------ RECORDS TO PROCESS ------
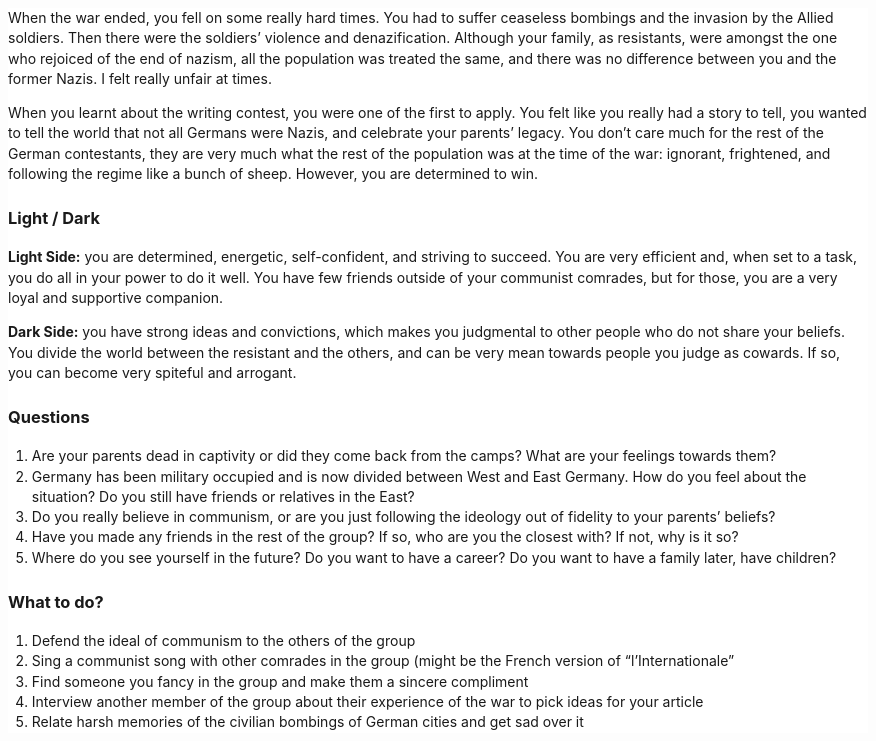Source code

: When the war ended, you fell on some really hard times. You had to
suffer ceaseless bombings and the invasion by the Allied soldiers. Then
there were the soldiers’ violence and denazification. Although your
family, as resistants, were amongst the one who rejoiced of the end of
nazism, all the population was treated the same, and there was no
difference between you and the former Nazis. I felt really unfair at
times.

When you learnt about the writing contest, you were one of the first to
apply. You felt like you really had a story to tell, you wanted to tell
the world that not all Germans were Nazis, and celebrate your parents’
legacy. You don’t care much for the rest of the German contestants, they
are very much what the rest of the population was at the time of the
war: ignorant, frightened, and following the regime like a bunch of
sheep. However, you are determined to win.

### Light / Dark

**Light Side:** you are determined, energetic, self-confident, and
striving to succeed. You are very efficient and, when set to a task, you
do all in your power to do it well. You have few friends outside of your
communist comrades, but for those, you are a very loyal and supportive
companion.

**Dark Side:** you have strong ideas and convictions, which makes you
judgmental to other people who do not share your beliefs. You divide the
world between the resistant and the others, and can be very mean towards
people you judge as cowards. If so, you can become very spiteful and
arrogant.

### Questions

1. Are your parents dead in captivity or did they come back from the camps? What are your feelings towards them?
2. Germany has been military occupied and is now divided between West and East Germany. How do you feel about the situation? Do you still have friends or relatives in the East?
3. Do you really believe in communism, or are you just following the ideology out of fidelity to your parents’ beliefs?
4. Have you made any friends in the rest of the group? If so, who are you the closest with? If not, why is it so?
5. Where do you see yourself in the future? Do you want to have a career? Do you want to have a family later, have children?

### What to do?

1. Defend the ideal of communism to the others of the group
2. Sing a communist song with other comrades in the group (might be the French version of “l’Internationale”
3. Find someone you fancy in the group and make them a sincere compliment
4. Interview another member of the group about their experience of the war to pick ideas for your article
5. Relate harsh memories of the civilian bombings of German cities and get sad over it
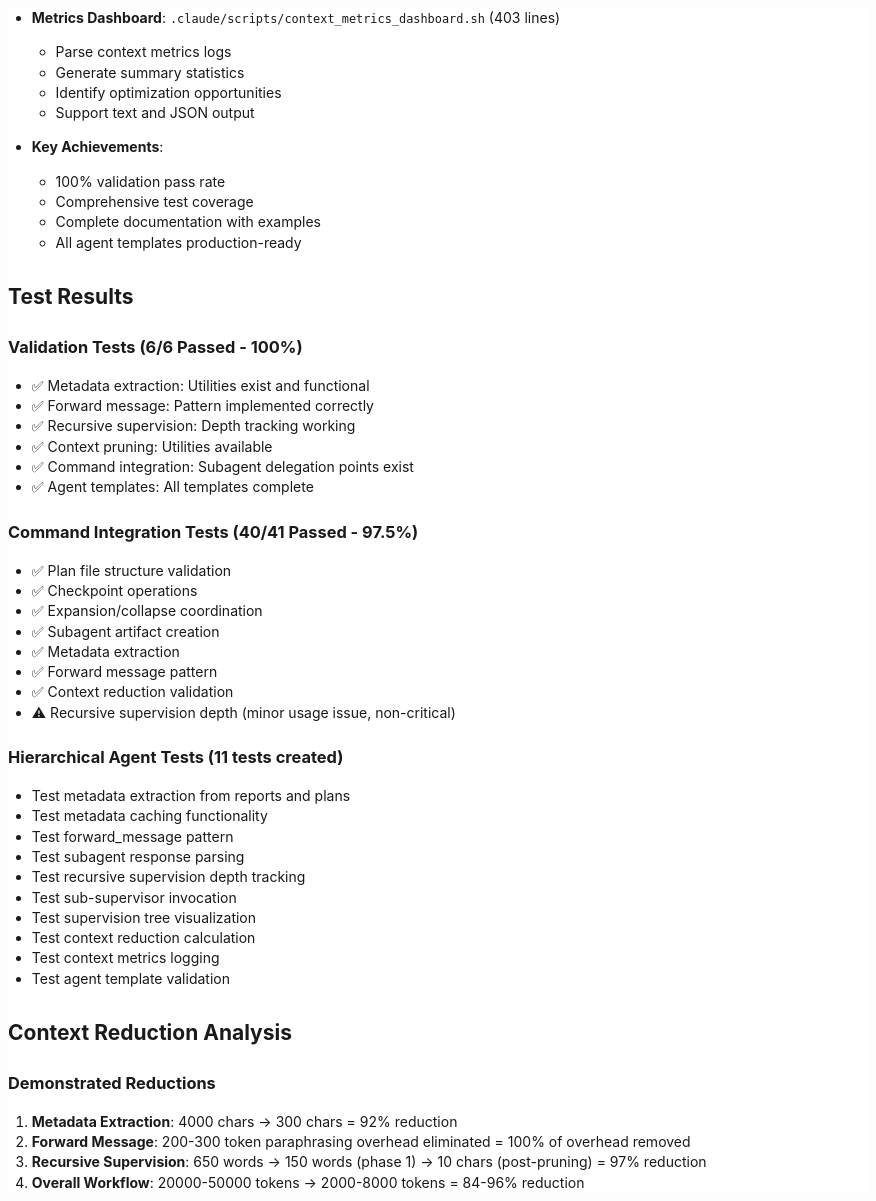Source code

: - **Metrics Dashboard**: `.claude/scripts/context_metrics_dashboard.sh` (403 lines)
  - Parse context metrics logs
  - Generate summary statistics
  - Identify optimization opportunities
  - Support text and JSON output

- **Key Achievements**:
  - 100% validation pass rate
  - Comprehensive test coverage
  - Complete documentation with examples
  - All agent templates production-ready

## Test Results

### Validation Tests (6/6 Passed - 100%)
- ✅ Metadata extraction: Utilities exist and functional
- ✅ Forward message: Pattern implemented correctly
- ✅ Recursive supervision: Depth tracking working
- ✅ Context pruning: Utilities available
- ✅ Command integration: Subagent delegation points exist
- ✅ Agent templates: All templates complete

### Command Integration Tests (40/41 Passed - 97.5%)
- ✅ Plan file structure validation
- ✅ Checkpoint operations
- ✅ Expansion/collapse coordination
- ✅ Subagent artifact creation
- ✅ Metadata extraction
- ✅ Forward message pattern
- ✅ Context reduction validation
- ⚠️ Recursive supervision depth (minor usage issue, non-critical)

### Hierarchical Agent Tests (11 tests created)
- Test metadata extraction from reports and plans
- Test metadata caching functionality
- Test forward_message pattern
- Test subagent response parsing
- Test recursive supervision depth tracking
- Test sub-supervisor invocation
- Test supervision tree visualization
- Test context reduction calculation
- Test context metrics logging
- Test agent template validation

## Context Reduction Analysis

### Demonstrated Reductions
1. **Metadata Extraction**: 4000 chars → 300 chars = 92% reduction
2. **Forward Message**: 200-300 token paraphrasing overhead eliminated = 100% of overhead removed
3. **Recursive Supervision**: 650 words → 150 words (phase 1) → 10 chars (post-pruning) = 97% reduction
4. **Overall Workflow**: 20000-50000 tokens → 2000-8000 tokens = 84-96% reduction
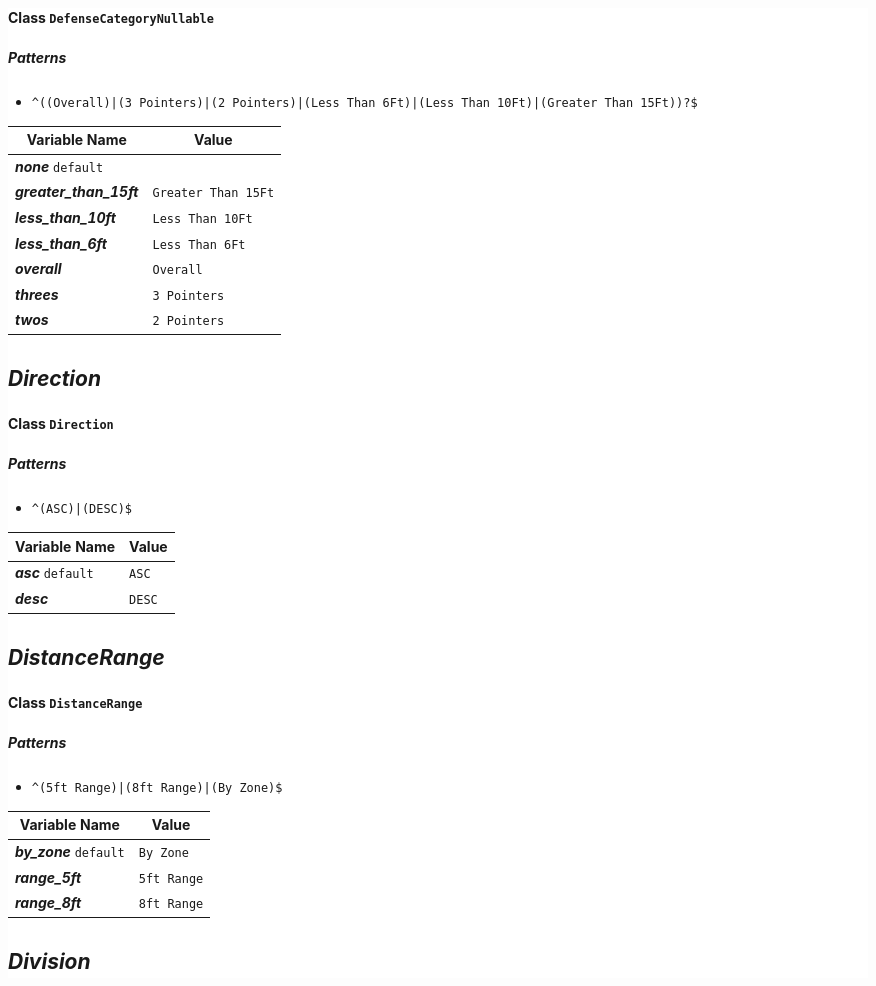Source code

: #### Class `DefenseCategoryNullable`

##### Patterns

- `^((Overall)|(3 Pointers)|(2 Pointers)|(Less Than 6Ft)|(Less Than 10Ft)|(Greater Than 15Ft))?$`

| Variable Name           | Value               |
| ----------------------- | ------------------- |
| _**none**_ `default`    |
| _**greater_than_15ft**_ | `Greater Than 15Ft` |
| _**less_than_10ft**_    | `Less Than 10Ft`    |
| _**less_than_6ft**_     | `Less Than 6Ft`     |
| _**overall**_           | `Overall`           |
| _**threes**_            | `3 Pointers`        |
| _**twos**_              | `2 Pointers`        |

## _Direction_

#### Class `Direction`

##### Patterns

- `^(ASC)|(DESC)$`

| Variable Name       | Value  |
| ------------------- | ------ |
| _**asc**_ `default` | `ASC`  |
| _**desc**_          | `DESC` |

## _DistanceRange_

#### Class `DistanceRange`

##### Patterns

- `^(5ft Range)|(8ft Range)|(By Zone)$`

| Variable Name           | Value       |
| ----------------------- | ----------- |
| _**by_zone**_ `default` | `By Zone`   |
| _**range_5ft**_         | `5ft Range` |
| _**range_8ft**_         | `8ft Range` |

## _Division_
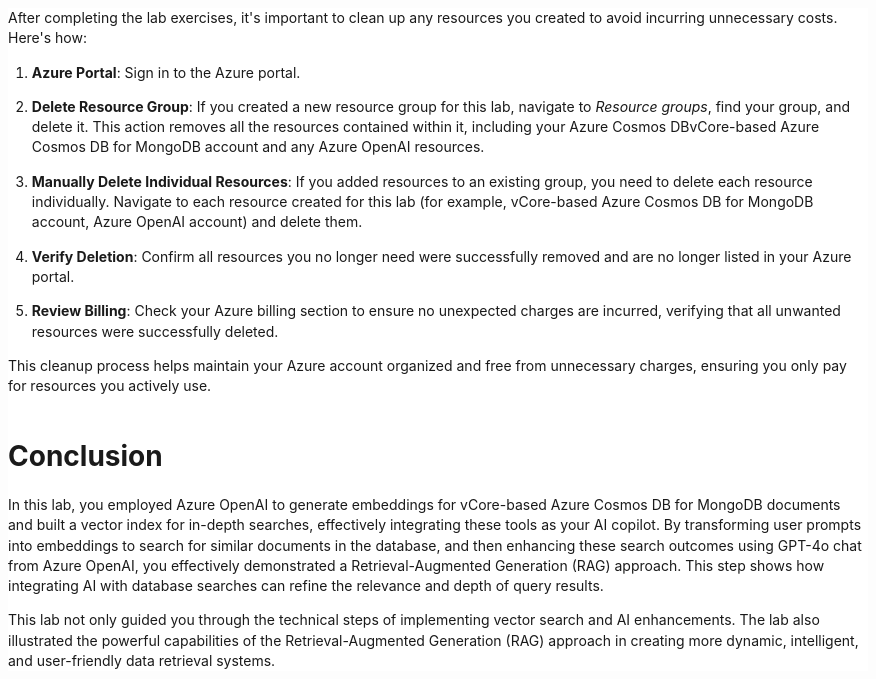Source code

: After completing the lab exercises, it's important to clean up any resources you created to avoid incurring unnecessary costs. Here's how:

1. **Azure Portal**: Sign in to the Azure portal.

1. **Delete Resource Group**: If you created a new resource group for this lab, navigate to _Resource groups_, find your group, and delete it. This action removes all the resources contained within it, including your Azure Cosmos DBvCore-based Azure Cosmos DB for MongoDB account and any Azure OpenAI resources.

1. **Manually Delete Individual Resources**: If you added resources to an existing group, you need to delete each resource individually. Navigate to each resource created for this lab (for example, vCore-based Azure Cosmos DB for MongoDB account, Azure OpenAI account) and delete them.

1. **Verify Deletion**: Confirm all resources you no longer need were successfully removed and are no longer listed in your Azure portal.

1. **Review Billing**: Check your Azure billing section to ensure no unexpected charges are incurred, verifying that all unwanted resources were successfully deleted.

This cleanup process helps maintain your Azure account organized and free from unnecessary charges, ensuring you only pay for resources you actively use.

# Conclusion

In this lab, you employed Azure OpenAI to generate embeddings for vCore-based Azure Cosmos DB for MongoDB documents and built a vector index for in-depth searches, effectively integrating these tools as your AI copilot. By transforming user prompts into embeddings to search for similar documents in the database, and then enhancing these search outcomes using GPT-4o chat from Azure OpenAI, you effectively demonstrated a Retrieval-Augmented Generation (RAG) approach. This step shows how integrating AI with database searches can refine the relevance and depth of query results.

This lab not only guided you through the technical steps of implementing vector search and AI enhancements. The lab also illustrated the powerful capabilities of the Retrieval-Augmented Generation (RAG) approach in creating more dynamic, intelligent, and user-friendly data retrieval systems.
------
=== EXERCISE DIRECTIONS ===
Determine the number of lines in the listing that contain the word "following", and respond with nothing but that number.

=== RESPONSE FOR THIS EXERCISE ===
2